Fast forward to Summer 2012. One of our heart buddies and miracles was set to undergo the final surgery of a 3 stage protocol for his heart defect. After his 1st as an infant, he coded for 70 minutes, eventually was placed on ECMO, and his family E's brought in to say goodbye. God had other plans. 10 days later, David came off ECMO. Later, his parents learned he'd had a 14% chance of survival. He had suffered irreparable brain damage but he was alive and brought joy to everyone who saw his beaming smile. He triumphed, even though he was left a little broken. He became a blessing to so many. Now, it was time for his last surgery. His pre-op testing proved his heart was in good shape & ready for another surgery.

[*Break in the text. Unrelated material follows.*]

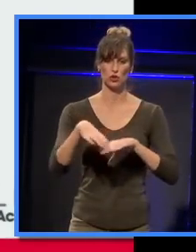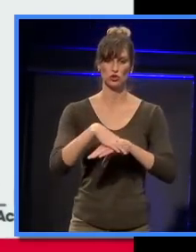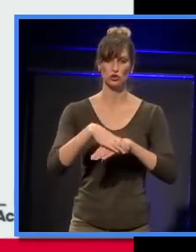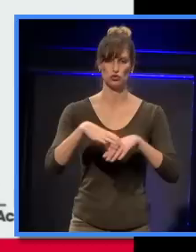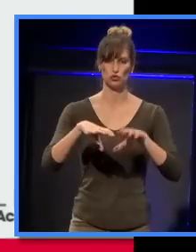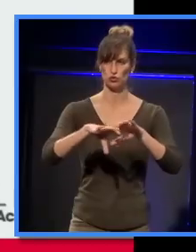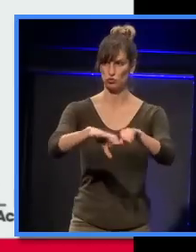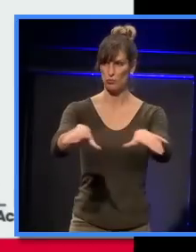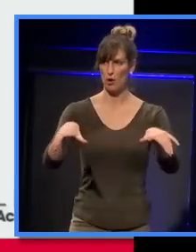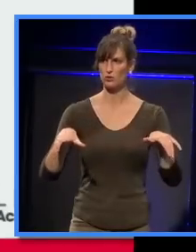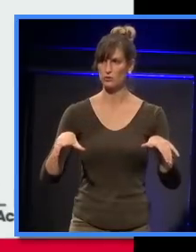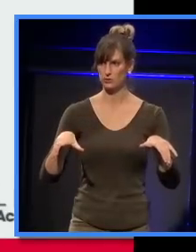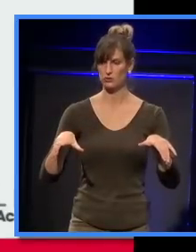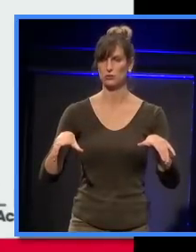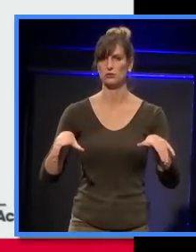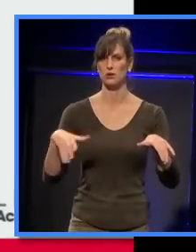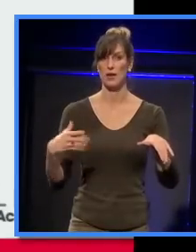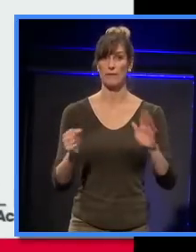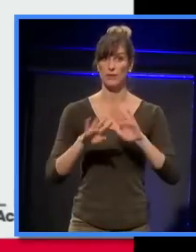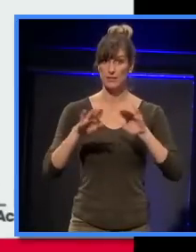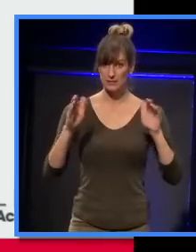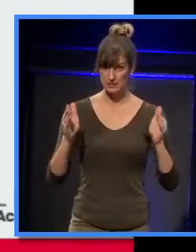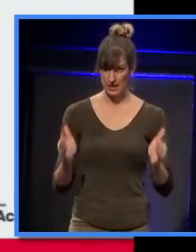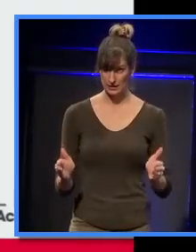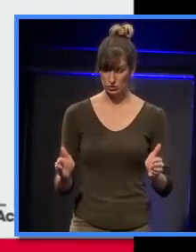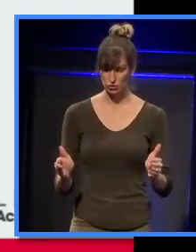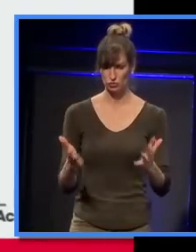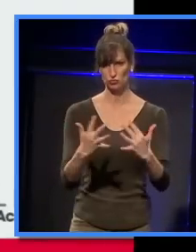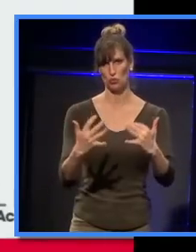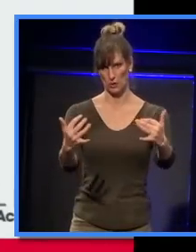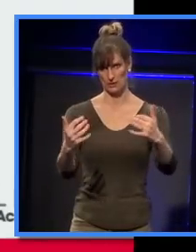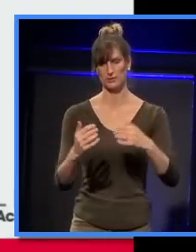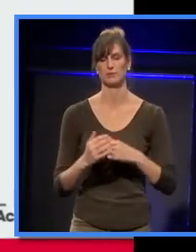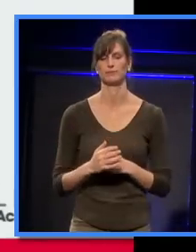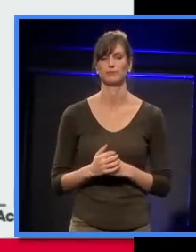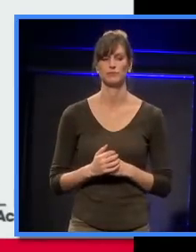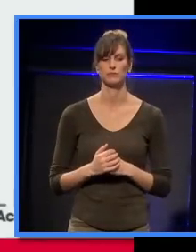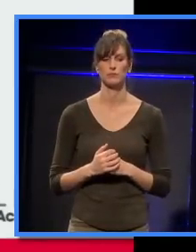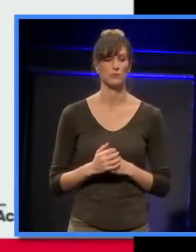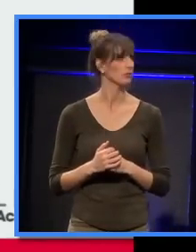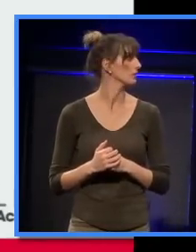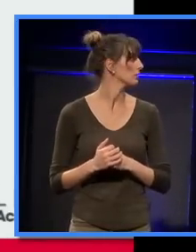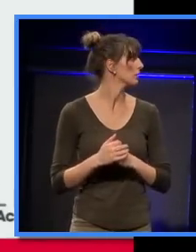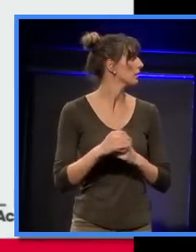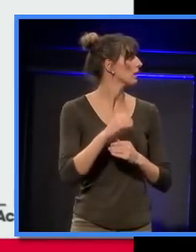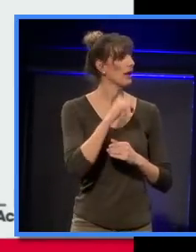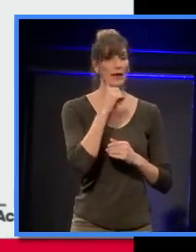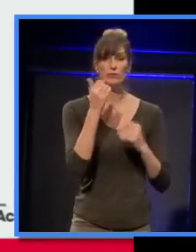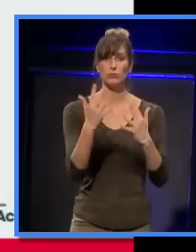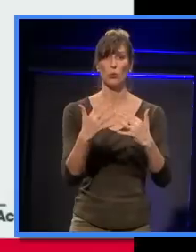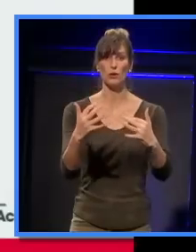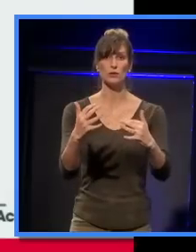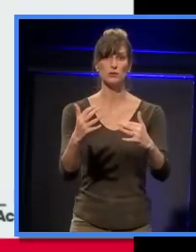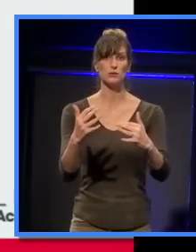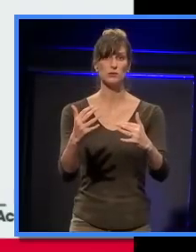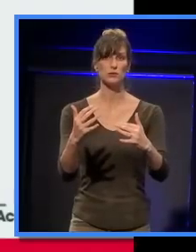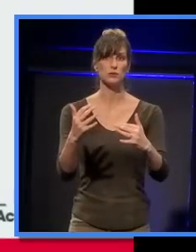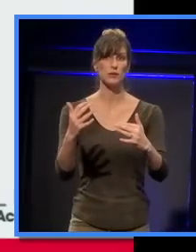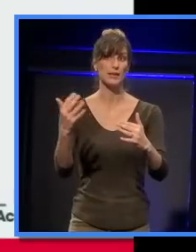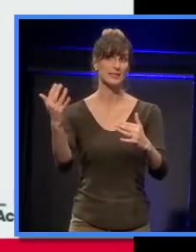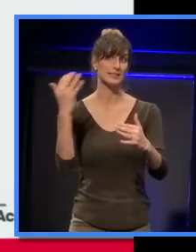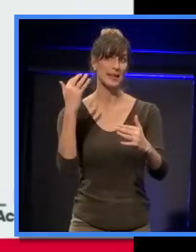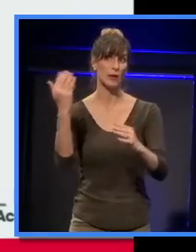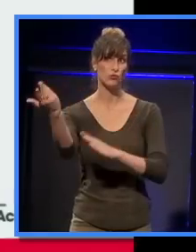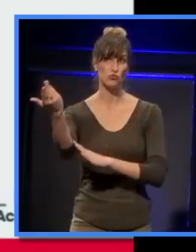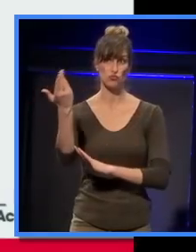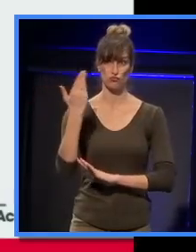for the architects, and we've got a stage and an audience. When you're sitting in that, you hear the direct sound comes from the orchestra to you, but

Unfortunately, crazy complications arose to the point where they thought he wouldn't survive recovery. His body didn't take well to the changes his heart required. Out of options, he was taken home on hospice. We were broken and so confused. Why? This was Oct and a few of us vowed to give his family Christmas because no one knew if he'd live that long. I'm happy to say he saw 2 Christmases that year and lived until May. He spent one last Mother's Day here on earth.
My heart grieved for his family. I reached out to some close to the Chapmans hoping they could lend support in some way. I'd hoped Jen would read this book. I prayed so hard that they would feel God's closeness in the pit of their despair. They had a daughter to also care for and shepherd through this madness. THEY needed to read this book. (Not me- again, afraid of the hurt.)
David died in May of 2013. My husband and I took our 4 yr old to the funeral and graveside. 4 yr olds should be attending friends' bday parties. Not funerals. This was the tough reality of being "heart parents." Through the successful surgeries and miracles would also come loss and questions. We couldn't stick our heads in the sand. We were touched by the faithfulness of David's parents throughout their journey of David's life. & now death. It would imprint our hearts.
I wouldn't pick this book up again until just 3 days ago. I'm in the valley of the shadows of death as I tragically and unexpectedly lost my husband & best friend this past October. Through my tears and loneliness, I recalled a friend (whom I'd introduced to Steven's music many many yrs ago) asking if I'd read Mary Beth's book. Um no. I have my own grief to deal with, thank you very much. Well, I was lonely and desperate to reach out to someone who understands. I opened the Kindle App on my phone, took a deep breath and dove in.
I'm blown away.
I know grief is different for everyone. But my heart's cry was answered within the lines of this book. Did it rescue me from the throes of my despair? No. Did it reaffirm my own feelings that this valley sucks? Yes. Did it make me feel less crazy? YES! Did it remind me of God's promise and providence? Yes & yes.
I'm so happy I finally finished it. I long for the day I'll feel my precious husband's arms around me. My heart aches for our boy who is just 5 yrs old. Will he remember that his daddy loved him more than life? How can I be a single parent? I'm not built for this!! But I have hope. Spring is coming.